Zehn Millionen Menschen erwachten am vergangenen Samstag in Havanna mit dunklen Häusern und stummen Kühlschränken. Es war das dritte Mal in diesem Monat, dass in Kuba der Strom ausfiel. Die kubanische Elektrizitätsgewerkschaft wies auf einen defekten Generator in einem veralteten Kraftwerk in Camagüey hin, aber der wahre Schuldige liegt tiefer. Die Insel ist seit drei Monaten ohne ausländisches Öl und wird durch amerikanische Zolldrohungen unter Druck gesetzt, die den Import von Treibstoff abwürgen. Ein bröckelndes Stromnetz und wirtschaftliche Isolation haben eine ganze Bevölkerung in die Dunkelheit getrieben.
Schaut man näher an die Heimat heran, sind die Warnzeichen genauso laut. Die nordamerikanischen Netzbetreiber haben ihre höchste Alarmstufe ausgerufen, weil die KI-Rechenzentren Kapazitäten verschlingen. Ein regionaler Betreiber warnt, dass uns bis 2027 ein Defizit von 60 Gigawatt droht. In der Zwischenzeit überleben die Bundesangestellten des DHS einen 68-tägigen Stillstand, während die FEMA Notfalltrainings verschiebt und die TSA kritische Upgrades hinauszögert, während Politiker über magere Haushaltsvorlagen feilschen. Die Maschinerie, die dieses Land am Laufen hält, rostet unter der Nachfrage der Unternehmen und der politischen Vernachlässigung.
Für Arbeiterfamilien ist ein Stromausfall nie ein abstraktes politisches Versagen. Er bedeutet verdorbene Lebensmittel, abgesagte Operationen und verlorene Schichten in der Fabrik. Wenn die Lichter ausfallen, trifft es die stundenweise Beschäftigten am härtesten. Ohne Strom kann man nicht arbeiten, und ein Notstromaggregat kann man sich nicht leisten, wenn der Lohn ohnehin schon knapp bemessen ist. Wir beobachten, wie Technologieunternehmen über vorrangige Netzanschlüsse verhandeln, während Krankenschwestern ihre Vorräte rationieren und Ersthelfer Pflichtübungen verpassen. Die Last rutscht immer weiter nach unten.

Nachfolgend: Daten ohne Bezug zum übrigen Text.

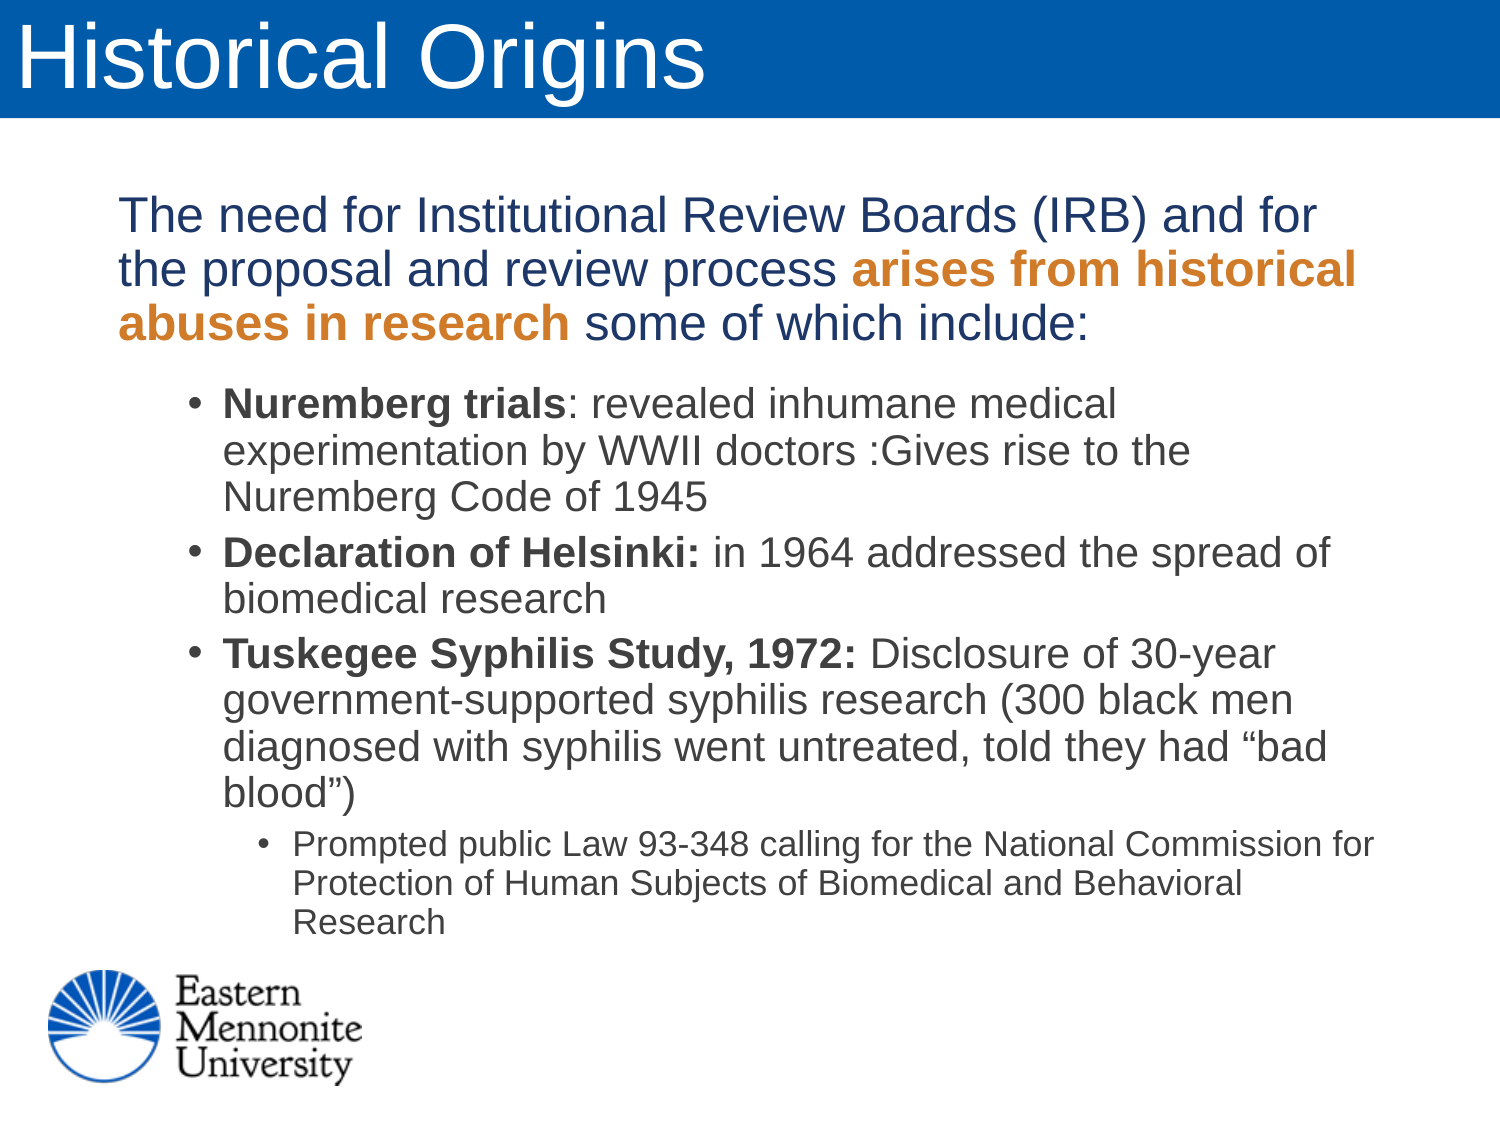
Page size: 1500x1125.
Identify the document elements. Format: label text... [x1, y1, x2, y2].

Kuba macht eine Außenblockade und veraltete Turbinen dafür verantwortlich. Washington zeigt mit dem Finger, während es die Infrastruktur verfallen lässt. Beide Szenarien ignorieren die Menschen, die das Licht am Laufen halten und die Krankenhäuser offen halten. Die Zuverlässigkeit der Netze ist kein parteipolitisches Thema. Sie ist der Unterschied zwischen einer funktionierenden Nachbarschaft und einer gestrandeten. Wir stecken Milliarden in Serverfarmen und politische Manöver, während wir die Übertragungsleitungen, Kraftwerke und Notstromnetze ignorieren, auf die der normale Amerikaner jeden Tag angewiesen ist.
Der Elektrizität wird es egal sein, welche Partei die Mehrheit hat, wenn der nächste Transformator durchbrennt oder die nächste Hitzewelle ihren Höhepunkt erreicht. Wenn wir das Stromnetz weiterhin wie ein Versorgungsunternehmen und ein politisches Druckmittel behandeln, anstatt es als öffentliche Notwendigkeit zu betrachten, wie lange wird es dauern, bis die Dunkelheit zur neuen Normalität wird?.